日々の音色とことば

usual tones and words

2010年の音楽シーン(2)/情報の処理速度について

twitterでは何度も繰り返し書いてきたことだけれど、2010年の音楽シーンにおいて顕著だったのは、さまざまな立場のさまざまなミュージシャンが「情報の消費スピードが上がっていること」に向きあって表現活動をしていることだった。僕がインタビューしてきた中でも、必然的に何人もそのテーマでの語り合いになった。

既にいろんなところに書いたけれど、細切れの情報が圧倒的な速度で消費されるようになった今のカルチャーの現状に対して、多くのミュージシャンはカウンターとしての表現を行っている
http://twitter.com/#!/shiba710/status/23158741309

ブンブンサテライツがじっくりと向きあって聴く大作を作り上げたのも、KREVAが「閉塞感」をキーにしてそれを打ち破ろうとリリックを書いているのも、2010年の時代の空気への必然的な対応だと僕は思っている。
http://twitter.com/#!/shiba710/status/23159024705

逆に言うと、OKAMOTO'Sや神聖かまってちゃんは、情報消費のスピードが圧倒的に上がっていることを前提に自分の表現を打ち出しているわけで。単なる世代や年齢の差じゃなくて時代が変わったことを背景に「新世代」の人達が脚光を浴びているという事実がある。
http://twitter.com/#!/shiba710/status/23159318707

他にも、ビークルのヒダカさんや、サカナクションの山口くんや、オレンジレンジのNAOTOくんや、ミイラズの畠山くんや、いろんな人と「今という時代に、音楽はどういう表現であるべき、ミュージシャンはどういうスタンスでいるべきか」というテーマでの話をした。立場はいろいろだし、どういうスタンスを取っているかも人それぞれだけれど、「変化が起こっている」という認識においては皆一様だった。

僕自身のスタンスは、最近では少し変わってきている。

今年の前半は、正直言うと「つらいなあ」という感じだった。「右を見ても左を見ても閉塞感しか感じられないなあ」という感覚だった。情報は明らかにジャンク化している。質よりスピード。内容よりもアクセス数。特にネットメディアを見ているとそれを実感する。音楽もそういう波に飲み込まれてジャンクなものに埋め尽くされるのかなあと思うと、ちょっとやるせない気持ちにもなった。話題はそれるけれど、テレビもそうだよなあと思う。特に海老蔵関連のワイドショーとか、味のしなくなったガムを繰り返し繰り返し噛み続け、吐き出してはまた拾って噛み続けるような気持ち悪さがある。

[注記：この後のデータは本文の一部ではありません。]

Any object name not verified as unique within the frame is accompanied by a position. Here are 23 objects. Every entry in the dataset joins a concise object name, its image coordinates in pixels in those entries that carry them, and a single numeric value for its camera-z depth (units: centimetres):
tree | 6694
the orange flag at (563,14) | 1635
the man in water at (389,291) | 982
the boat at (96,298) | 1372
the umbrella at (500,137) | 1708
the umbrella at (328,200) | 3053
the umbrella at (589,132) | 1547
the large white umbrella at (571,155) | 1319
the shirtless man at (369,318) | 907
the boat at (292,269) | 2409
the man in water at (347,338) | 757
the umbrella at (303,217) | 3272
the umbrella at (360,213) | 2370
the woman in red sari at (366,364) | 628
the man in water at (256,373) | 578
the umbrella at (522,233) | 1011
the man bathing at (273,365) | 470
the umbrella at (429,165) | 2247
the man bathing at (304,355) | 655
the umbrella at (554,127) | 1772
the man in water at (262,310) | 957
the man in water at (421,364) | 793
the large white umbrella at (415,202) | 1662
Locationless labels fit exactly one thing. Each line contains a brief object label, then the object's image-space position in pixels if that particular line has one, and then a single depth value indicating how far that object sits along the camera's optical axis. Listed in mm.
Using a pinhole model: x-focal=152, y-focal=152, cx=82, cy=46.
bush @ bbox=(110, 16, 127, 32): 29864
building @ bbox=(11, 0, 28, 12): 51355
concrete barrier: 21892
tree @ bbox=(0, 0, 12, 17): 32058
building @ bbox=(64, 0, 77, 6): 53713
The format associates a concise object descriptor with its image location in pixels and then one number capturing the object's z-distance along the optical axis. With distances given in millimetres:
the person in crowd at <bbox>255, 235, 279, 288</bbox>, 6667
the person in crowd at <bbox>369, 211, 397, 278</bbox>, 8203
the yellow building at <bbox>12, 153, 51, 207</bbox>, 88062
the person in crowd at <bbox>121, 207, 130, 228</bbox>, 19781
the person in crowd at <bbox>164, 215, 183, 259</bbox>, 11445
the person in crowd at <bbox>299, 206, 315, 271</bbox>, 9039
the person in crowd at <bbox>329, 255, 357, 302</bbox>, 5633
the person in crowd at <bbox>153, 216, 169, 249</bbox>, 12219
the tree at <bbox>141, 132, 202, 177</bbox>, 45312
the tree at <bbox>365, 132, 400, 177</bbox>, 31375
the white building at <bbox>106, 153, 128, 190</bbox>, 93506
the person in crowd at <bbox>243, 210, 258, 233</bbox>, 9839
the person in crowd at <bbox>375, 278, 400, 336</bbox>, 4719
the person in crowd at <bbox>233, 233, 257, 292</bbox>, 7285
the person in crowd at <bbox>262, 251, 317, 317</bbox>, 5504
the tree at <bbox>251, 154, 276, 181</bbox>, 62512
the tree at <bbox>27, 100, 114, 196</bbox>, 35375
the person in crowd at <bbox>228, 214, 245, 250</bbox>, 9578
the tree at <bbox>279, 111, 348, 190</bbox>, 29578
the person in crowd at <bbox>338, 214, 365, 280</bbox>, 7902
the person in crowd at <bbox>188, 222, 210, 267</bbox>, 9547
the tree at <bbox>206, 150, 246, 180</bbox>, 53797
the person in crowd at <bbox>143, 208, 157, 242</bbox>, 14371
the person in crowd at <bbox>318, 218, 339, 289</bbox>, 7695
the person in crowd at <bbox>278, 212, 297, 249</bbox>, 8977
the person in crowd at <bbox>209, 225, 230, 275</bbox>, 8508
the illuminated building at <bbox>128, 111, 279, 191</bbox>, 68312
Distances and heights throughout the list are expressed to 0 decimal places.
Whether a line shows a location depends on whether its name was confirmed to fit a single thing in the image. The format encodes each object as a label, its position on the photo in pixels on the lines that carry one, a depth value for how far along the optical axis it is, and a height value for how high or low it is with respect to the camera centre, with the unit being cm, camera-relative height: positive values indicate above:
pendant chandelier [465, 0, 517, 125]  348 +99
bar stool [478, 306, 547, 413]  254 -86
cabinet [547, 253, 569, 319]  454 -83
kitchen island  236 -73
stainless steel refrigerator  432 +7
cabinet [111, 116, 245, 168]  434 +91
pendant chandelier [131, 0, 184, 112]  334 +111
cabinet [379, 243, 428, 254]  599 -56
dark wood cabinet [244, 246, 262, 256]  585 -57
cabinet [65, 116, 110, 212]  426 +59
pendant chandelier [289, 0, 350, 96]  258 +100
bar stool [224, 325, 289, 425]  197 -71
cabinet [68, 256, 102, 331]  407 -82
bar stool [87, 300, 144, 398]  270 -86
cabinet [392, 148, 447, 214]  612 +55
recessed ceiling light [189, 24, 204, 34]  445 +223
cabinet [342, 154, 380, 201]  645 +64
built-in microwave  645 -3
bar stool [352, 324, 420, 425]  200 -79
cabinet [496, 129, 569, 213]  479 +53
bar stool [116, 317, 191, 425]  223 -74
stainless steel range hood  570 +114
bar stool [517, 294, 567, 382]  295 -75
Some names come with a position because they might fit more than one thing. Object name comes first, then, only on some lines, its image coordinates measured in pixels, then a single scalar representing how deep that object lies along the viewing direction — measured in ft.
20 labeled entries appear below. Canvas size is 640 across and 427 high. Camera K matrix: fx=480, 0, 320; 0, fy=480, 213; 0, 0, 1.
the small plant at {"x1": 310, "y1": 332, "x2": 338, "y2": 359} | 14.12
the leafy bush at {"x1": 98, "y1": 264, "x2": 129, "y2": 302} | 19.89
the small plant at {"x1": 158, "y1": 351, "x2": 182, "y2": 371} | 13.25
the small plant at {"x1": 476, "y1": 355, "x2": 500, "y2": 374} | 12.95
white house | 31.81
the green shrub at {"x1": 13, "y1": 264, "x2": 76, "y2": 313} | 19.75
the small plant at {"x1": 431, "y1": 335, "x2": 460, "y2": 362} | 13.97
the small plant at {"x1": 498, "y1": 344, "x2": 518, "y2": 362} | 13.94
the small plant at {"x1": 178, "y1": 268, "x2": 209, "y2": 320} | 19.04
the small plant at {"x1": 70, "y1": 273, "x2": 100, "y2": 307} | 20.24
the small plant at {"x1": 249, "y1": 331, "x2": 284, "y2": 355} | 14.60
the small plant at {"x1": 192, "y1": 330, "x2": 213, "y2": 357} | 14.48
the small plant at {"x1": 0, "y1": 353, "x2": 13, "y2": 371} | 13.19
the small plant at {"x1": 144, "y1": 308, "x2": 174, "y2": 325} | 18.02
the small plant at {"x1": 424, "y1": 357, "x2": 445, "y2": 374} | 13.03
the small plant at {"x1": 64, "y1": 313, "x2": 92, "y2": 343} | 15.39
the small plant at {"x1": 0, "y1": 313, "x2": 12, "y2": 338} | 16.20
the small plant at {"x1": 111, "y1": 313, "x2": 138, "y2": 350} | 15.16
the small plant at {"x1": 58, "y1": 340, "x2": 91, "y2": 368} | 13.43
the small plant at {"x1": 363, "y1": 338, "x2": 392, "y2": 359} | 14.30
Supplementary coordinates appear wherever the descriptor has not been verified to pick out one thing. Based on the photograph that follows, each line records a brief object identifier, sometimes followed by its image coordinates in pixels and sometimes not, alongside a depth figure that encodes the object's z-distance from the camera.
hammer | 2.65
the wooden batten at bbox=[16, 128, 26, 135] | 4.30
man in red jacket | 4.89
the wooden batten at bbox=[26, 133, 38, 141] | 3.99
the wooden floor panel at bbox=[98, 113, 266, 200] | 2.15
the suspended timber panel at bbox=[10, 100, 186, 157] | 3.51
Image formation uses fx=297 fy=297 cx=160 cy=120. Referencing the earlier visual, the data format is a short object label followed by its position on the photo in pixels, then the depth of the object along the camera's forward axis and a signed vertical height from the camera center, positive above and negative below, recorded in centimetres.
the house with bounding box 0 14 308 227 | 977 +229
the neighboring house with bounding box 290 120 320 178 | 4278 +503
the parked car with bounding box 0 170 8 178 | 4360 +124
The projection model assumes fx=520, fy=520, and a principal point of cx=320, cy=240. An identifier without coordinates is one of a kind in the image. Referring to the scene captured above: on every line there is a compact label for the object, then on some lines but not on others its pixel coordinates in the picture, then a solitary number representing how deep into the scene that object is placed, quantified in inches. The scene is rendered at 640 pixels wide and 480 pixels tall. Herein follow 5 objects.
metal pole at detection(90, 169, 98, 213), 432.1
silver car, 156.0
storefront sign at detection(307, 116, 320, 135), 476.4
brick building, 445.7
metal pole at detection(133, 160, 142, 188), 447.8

でも、どうやら音楽に関しては、ジャンクなものにならなそうな気がしている。特に日本のロックのシーンを見ていると、どんどん切実で突き刺さる音楽が出てきている。もしくは消費される速度を前提にしたスピード感のあるものが出てきている。オリコンのシングルチャートはもうなんだかよくわからないものになっているけれど、そことは別のところでいろんなものが生まれている。というか、あれはもう、指標としての意味も、もうほとんど失っているだろう。CDが売れない、音楽業界の先行きが見えない、というテーマでも今年何度か記事を書いたけれど、現場ではもうそれは「前提」になっている。そこをスタートにした、身軽なコミュニケーションが模索されている。

向かい風はキツイけど、そういう時代だってこった、って思うようにしている。